Em Vigiar e Punir, tratando das relações de poder que exploram a plasticidade do corpo humano em sociedades estatalmente organizadas, Michel Foucault (1926-1984) afirma que "é dócil um corpo que pode ser submetido, que pode ser utilizado, que pode ser transformado e aperfeiçoado" (1999, p. 163). Em seu contexto originário, essa afirmação não é exatamente um argumento favorável à tese de que o corpo dócil não passaria de um funesto produto do processo civilizador[1] e sufocador da genialidade[2] imposto pelo poder repressivo do Estado sobre indivíduos naturais, pois Foucault postula uma teoria da produção que põe sob suspeita a teoria da repressão. Segundo Michel, o sistema da disciplina que fabrica corpos dóceis depende menos de um autoritarismo repressor de liberdades do que de um detalhismo produtor de utilidades, pois os aspectos formadores do corpo dócil são as técnicas de vigilâncias e de punições microfísicas que talham habilidades corpóreas para lutas em guerras nacionais, danças em espetáculos teatrais, operações com máquinas em linhas de produção, cumprimentos de horários em rotinas escolares etc. O corpo do perfeito soldado, o do perfeito bailarino, o do perfeito operário, o do perfeito aluno seriam, quase que literalmente, corpos talhados pela ação detalhante da disciplina, a qual estaria para a anatomia do corpo dócil como a arte de talhar pedras, para o edifício arquitetônico. Com efeito, os hábitos corporais de um perfeito aluno, por exemplo, devem muito à disciplinarização escolar, isto é, ao retalhamento do tempo natural em horários cronometrizados; ao retalhamento do saber natural em áreas específicas de conhecimento; ao retalhamento do devir espontâneo em comportamentos institucionalizados etc.

Referência(s):
COSTA, Israel Alexandria. O corpo foucaultiano: material de aula. Arapiraca, AL: Grupo de Pesquisa Gnosiologia, Ética e Informação / CNPq / Ufal - Projeto Web Filosofia, 2021. Disponível em: https://www.gpgeinfo.org/p/fcltcrp.html. Acesso em: 18 abr. 2021.

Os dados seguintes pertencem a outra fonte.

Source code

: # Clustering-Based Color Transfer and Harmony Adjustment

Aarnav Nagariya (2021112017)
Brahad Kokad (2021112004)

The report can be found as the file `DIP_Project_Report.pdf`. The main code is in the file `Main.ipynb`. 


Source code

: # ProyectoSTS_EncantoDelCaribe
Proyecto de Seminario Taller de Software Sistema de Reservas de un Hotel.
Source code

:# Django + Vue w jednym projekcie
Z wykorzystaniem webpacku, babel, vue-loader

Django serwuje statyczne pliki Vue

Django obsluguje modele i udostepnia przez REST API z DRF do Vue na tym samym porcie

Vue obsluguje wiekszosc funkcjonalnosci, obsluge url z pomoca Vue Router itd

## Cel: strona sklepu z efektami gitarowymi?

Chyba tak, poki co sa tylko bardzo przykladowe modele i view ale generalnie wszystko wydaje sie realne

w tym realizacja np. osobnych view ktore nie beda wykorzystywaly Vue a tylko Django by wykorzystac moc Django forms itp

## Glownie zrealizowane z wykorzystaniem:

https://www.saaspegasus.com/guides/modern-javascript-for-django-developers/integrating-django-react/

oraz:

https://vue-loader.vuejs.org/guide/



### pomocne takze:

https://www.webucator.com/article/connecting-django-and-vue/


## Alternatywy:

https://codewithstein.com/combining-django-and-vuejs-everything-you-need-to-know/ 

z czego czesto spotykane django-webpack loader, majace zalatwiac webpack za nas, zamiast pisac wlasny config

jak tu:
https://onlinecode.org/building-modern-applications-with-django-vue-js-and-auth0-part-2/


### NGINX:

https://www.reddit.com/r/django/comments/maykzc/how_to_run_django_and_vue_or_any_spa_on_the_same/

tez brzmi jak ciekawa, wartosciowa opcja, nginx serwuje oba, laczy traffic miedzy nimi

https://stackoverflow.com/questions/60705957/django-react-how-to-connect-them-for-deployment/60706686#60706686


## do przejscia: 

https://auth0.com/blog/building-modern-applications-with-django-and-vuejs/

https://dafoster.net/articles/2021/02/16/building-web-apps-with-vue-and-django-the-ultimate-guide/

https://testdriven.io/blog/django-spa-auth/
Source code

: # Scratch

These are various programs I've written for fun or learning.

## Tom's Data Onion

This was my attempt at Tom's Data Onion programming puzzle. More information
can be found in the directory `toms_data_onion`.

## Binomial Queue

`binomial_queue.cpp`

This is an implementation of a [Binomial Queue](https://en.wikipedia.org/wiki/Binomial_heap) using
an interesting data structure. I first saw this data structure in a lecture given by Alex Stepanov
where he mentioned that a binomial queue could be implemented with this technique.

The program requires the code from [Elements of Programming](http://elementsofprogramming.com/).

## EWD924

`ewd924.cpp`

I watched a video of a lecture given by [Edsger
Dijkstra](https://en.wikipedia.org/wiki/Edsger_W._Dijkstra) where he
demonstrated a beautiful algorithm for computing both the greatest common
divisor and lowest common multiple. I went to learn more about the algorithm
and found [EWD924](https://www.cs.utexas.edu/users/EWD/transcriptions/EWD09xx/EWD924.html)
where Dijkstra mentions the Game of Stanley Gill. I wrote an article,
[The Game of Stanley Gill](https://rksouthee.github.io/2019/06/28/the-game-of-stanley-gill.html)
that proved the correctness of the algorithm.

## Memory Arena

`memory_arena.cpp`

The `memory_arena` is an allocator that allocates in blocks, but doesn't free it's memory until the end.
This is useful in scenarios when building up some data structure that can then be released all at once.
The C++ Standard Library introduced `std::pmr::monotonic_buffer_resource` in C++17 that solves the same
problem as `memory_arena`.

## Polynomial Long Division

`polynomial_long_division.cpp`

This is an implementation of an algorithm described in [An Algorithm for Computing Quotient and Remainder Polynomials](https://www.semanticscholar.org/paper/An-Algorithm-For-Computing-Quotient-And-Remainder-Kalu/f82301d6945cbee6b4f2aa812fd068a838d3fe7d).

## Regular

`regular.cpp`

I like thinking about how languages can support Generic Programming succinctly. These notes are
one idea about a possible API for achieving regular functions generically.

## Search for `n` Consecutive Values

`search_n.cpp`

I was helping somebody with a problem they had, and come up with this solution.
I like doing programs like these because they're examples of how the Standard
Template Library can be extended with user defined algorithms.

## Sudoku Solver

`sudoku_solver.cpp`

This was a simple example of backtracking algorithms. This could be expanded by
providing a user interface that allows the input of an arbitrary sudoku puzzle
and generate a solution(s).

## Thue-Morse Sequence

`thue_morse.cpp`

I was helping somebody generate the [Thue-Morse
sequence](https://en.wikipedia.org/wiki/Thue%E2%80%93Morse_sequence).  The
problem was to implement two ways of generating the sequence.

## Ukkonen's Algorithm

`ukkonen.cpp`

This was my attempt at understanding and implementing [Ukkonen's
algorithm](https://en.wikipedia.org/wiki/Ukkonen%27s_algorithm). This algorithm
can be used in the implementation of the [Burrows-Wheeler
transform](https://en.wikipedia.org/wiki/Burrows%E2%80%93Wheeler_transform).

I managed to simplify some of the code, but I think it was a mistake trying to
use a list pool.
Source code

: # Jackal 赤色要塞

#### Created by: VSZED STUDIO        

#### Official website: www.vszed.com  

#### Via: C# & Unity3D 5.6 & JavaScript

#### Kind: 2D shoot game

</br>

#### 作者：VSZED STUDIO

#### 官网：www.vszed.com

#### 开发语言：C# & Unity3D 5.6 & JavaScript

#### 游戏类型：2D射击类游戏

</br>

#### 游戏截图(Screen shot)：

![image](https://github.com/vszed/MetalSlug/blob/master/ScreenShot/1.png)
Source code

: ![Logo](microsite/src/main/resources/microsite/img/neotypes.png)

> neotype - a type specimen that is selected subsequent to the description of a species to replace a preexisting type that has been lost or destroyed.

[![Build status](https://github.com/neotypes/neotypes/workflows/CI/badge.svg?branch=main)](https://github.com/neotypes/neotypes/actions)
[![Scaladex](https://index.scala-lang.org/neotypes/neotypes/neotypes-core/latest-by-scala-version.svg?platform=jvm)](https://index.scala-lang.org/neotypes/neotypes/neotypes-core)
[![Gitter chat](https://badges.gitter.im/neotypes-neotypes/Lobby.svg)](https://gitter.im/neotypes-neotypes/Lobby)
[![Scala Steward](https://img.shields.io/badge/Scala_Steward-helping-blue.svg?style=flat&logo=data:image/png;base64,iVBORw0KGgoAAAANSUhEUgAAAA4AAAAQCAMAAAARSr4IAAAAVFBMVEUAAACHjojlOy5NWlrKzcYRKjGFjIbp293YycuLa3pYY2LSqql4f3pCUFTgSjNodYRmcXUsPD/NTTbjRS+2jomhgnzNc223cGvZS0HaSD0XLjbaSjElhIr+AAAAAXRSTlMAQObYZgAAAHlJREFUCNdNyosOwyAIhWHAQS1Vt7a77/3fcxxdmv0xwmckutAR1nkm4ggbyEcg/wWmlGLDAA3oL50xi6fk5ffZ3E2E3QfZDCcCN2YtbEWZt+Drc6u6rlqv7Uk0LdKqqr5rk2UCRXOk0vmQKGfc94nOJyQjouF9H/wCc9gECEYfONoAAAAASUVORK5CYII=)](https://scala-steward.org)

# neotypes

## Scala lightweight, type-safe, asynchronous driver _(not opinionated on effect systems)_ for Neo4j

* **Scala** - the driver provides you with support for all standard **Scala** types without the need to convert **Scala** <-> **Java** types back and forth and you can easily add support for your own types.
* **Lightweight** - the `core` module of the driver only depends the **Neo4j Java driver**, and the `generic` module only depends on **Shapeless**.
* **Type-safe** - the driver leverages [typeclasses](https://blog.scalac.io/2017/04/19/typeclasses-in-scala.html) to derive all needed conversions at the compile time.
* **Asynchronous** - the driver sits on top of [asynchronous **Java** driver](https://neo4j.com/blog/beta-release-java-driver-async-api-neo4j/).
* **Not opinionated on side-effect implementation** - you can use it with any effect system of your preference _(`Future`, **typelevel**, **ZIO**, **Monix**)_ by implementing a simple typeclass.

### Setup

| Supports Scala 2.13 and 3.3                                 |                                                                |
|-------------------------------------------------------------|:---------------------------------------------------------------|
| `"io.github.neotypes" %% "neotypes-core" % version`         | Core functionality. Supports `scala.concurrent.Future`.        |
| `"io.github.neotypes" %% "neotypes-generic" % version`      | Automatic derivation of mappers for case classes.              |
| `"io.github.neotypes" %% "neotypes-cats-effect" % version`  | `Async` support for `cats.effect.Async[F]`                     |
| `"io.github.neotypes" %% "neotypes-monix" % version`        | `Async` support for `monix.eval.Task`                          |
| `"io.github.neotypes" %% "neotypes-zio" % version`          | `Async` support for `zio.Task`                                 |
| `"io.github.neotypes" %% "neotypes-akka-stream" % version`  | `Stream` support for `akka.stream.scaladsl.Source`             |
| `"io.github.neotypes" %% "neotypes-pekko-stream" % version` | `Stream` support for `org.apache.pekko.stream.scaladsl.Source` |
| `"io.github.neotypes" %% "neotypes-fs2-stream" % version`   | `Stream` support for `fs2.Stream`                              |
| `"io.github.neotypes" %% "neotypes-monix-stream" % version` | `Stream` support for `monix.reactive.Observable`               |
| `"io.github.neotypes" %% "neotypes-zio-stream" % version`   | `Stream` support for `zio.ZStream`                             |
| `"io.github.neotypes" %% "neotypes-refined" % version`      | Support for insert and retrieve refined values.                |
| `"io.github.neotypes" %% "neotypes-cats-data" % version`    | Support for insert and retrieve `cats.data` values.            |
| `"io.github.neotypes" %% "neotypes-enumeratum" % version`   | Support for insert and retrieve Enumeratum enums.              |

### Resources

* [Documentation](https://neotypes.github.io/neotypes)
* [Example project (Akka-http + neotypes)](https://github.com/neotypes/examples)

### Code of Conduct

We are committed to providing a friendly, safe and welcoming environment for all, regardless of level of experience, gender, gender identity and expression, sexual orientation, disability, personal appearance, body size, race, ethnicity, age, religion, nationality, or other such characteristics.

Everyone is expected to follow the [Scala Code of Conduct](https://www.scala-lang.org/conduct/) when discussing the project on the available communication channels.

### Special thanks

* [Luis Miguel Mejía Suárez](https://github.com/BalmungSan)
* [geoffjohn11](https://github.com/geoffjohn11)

FOUCAULT, Michel. Microfísica do Poder. Tradução Roberto Machado. 14. ed. Rio de Janeiro: Graal, 1999.
FOUCAULT, Michel. Vigiar e Punir: história da violência nas prisões. Tradução Raquel Ramalhete. 20. ed. Petrópolis: Vozes, 1999.
ROUSSEAU, Jean-Jacques. Discours sur les sciences et les arts. Paris: Gallimard, 1964, v. 3, p. 3-30.
ROUSSEAU, Jean-Jacques. Discurso sobre as ciências e as artes. [s. l.]: CultVox, 2001. Disponível em: http://www.dominiopublico.gov.br/download/texto/cv000012.pdf. Acesso em: 19 abr. 2021.
STAROBINSKI, Jean. As Máscaras da Civilização: ensaios. Tradução Maria Lúcia Machado. São Paulo: Companhia das Letras, 2001.

Nota(s):
[1] Civilizar seria, tanto para os homens quanto para os objetos, abolir todas as asperezas e as desigualdades grosseiras, apagar toda rudeza, suprimir tudo que poderia dar lugar ao atrito, fazer de maneira a que os contatos sejam deslizantes e suaves. A lima, o polidor são os instrumentos que, figuradamente, asseguram a transformação da grosseria, da rusticidade em civilidade (STAROBINSKI, 2001, p. 26, grifo nosso).
[2] Hoje, que pesquisas mais sutis e um gosto mais fino reduziram em princípios a arte de agradar, reina em nossos costumes uma vil e enganadora uniformidade, parecendo que todos os espíritos foram atirados num mesmo molde: a polidez sempre exige, o decoro ordena; sem cessar, todos seguem os usos, jamais o seu próprio gênio. Ninguém mais ousa parecer aquilo que é; e, nesse constrangimento perpétuo, os homens que formam esse rebanho chamado sociedade colocados nas mesmas circunstâncias farão todos as mesmas coisas, se motivos mais poderosos não os desviarem (ROUSSEAU, 1964, p. 8, grifo nosso).